BufferedTokenizer may silently drop data when oversize input has no delimiters
Logstash information:
Please include the following information:
- Logstash version (e.g.
bin/logstash --version):9.2.0-SNAPSHOT - Logstash installation source (e.g. built from source, with a package manager: DEB/RPM, expanded from tar or zip archive, docker) N/A
- How is Logstash being run (e.g. as a service/service manager: systemd, upstart, etc. Via command line, docker/kubernetes) N/A
Description of the problem including expected versus actual behavior:
In https://github.com/elastic/logstash/pull/17229 changes to the buffered tokenizer introduce an edge-case where an oversized sequence of bytes that do not include a delimiter can be silently dropped.
This occurs because size validation happens after the token is fully accumulated, which does not occur if no trailing separator is detected.
Steps to reproduce:
Please include a minimal but complete recreation of the problem, including (e.g.) pipeline definition(s), settings, locale, etc. The easier you make for us to reproduce it, the more likely that somebody will take the time to look at it.

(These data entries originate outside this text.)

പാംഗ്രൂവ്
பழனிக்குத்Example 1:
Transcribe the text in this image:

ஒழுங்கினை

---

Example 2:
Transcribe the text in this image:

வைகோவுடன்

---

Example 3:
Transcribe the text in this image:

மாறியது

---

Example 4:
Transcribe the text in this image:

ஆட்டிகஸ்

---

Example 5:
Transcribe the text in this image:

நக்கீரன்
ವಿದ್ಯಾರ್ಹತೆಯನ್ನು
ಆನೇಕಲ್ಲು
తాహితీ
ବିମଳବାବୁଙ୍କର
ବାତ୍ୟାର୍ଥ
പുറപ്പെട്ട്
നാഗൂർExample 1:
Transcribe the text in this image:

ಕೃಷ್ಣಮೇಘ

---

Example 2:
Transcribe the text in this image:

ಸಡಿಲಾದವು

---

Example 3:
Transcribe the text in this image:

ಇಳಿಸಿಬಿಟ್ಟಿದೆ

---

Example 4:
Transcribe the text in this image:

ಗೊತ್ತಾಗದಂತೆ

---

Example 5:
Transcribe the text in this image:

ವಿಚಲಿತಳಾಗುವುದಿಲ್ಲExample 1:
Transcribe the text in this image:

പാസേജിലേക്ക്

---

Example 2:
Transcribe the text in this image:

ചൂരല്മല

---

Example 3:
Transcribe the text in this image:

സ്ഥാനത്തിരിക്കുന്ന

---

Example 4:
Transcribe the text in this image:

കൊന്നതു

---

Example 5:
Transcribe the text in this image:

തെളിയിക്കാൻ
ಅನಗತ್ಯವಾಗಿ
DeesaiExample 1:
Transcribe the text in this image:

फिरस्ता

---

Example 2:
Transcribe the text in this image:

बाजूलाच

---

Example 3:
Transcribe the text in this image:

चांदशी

Provide logs (if relevant):
Plugins that use the json_lines codec:
- stdin
- tcp input
- http input
- logstash input integration
- logstash input elastic_serverless_forwarder
Of these, logstash integration and esf input don't support configuring the decode size limit which defaults to 512MB.

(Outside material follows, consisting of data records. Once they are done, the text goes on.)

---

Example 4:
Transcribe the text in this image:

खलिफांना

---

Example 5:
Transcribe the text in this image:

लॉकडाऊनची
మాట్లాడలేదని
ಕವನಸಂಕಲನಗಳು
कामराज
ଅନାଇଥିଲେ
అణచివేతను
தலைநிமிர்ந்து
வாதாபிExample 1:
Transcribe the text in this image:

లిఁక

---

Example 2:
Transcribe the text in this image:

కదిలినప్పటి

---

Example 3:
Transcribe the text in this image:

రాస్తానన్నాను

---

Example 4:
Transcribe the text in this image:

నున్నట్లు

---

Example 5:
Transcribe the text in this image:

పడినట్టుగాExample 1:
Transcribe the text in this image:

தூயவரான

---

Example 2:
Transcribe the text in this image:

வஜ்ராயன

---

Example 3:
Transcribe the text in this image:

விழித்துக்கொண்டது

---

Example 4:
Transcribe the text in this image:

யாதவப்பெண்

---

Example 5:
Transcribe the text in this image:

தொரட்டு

Example configuration for stdin, tcp and http inputs:
# http input
input { http { port => 3333 codec => json_lines { decode_size_limit_bytes => 40 target => wtf } } }
# tcp input
input { tcp { port => 3333 codec => json_lines { decode_size_limit_bytes => 20 } } }
# stdin input
input { stdin { codec => json_lines { decode_size_limit_bytes => 20 } } }
A couple of thoughts on this:
In https://github.com/elastic/logstash/pull/17229 changes to the buffered tokenizer introduce an edge-case where an oversized sequence of bytes that do not include a delimiter can be silently dropped.
That's true, it silently drops the remaining fragments of a token that doesn't have reached a delimiter. Suppose delimiter is \n and size_limit is 10, if it receives 2 fragments:
-
01234567890(11 chars) -
AAAAAThe accumulator store01234567890but silently dropsAAAAA. Thenextinvocation neither throws exception for01234567890fragment because it doesn't have a delimiter in the accumulator.
A solution could be to artificially add a delimiter for partial tokens whose fragments already sumup over the size_limit and logging when we drop data, avoid to stay silent on this case.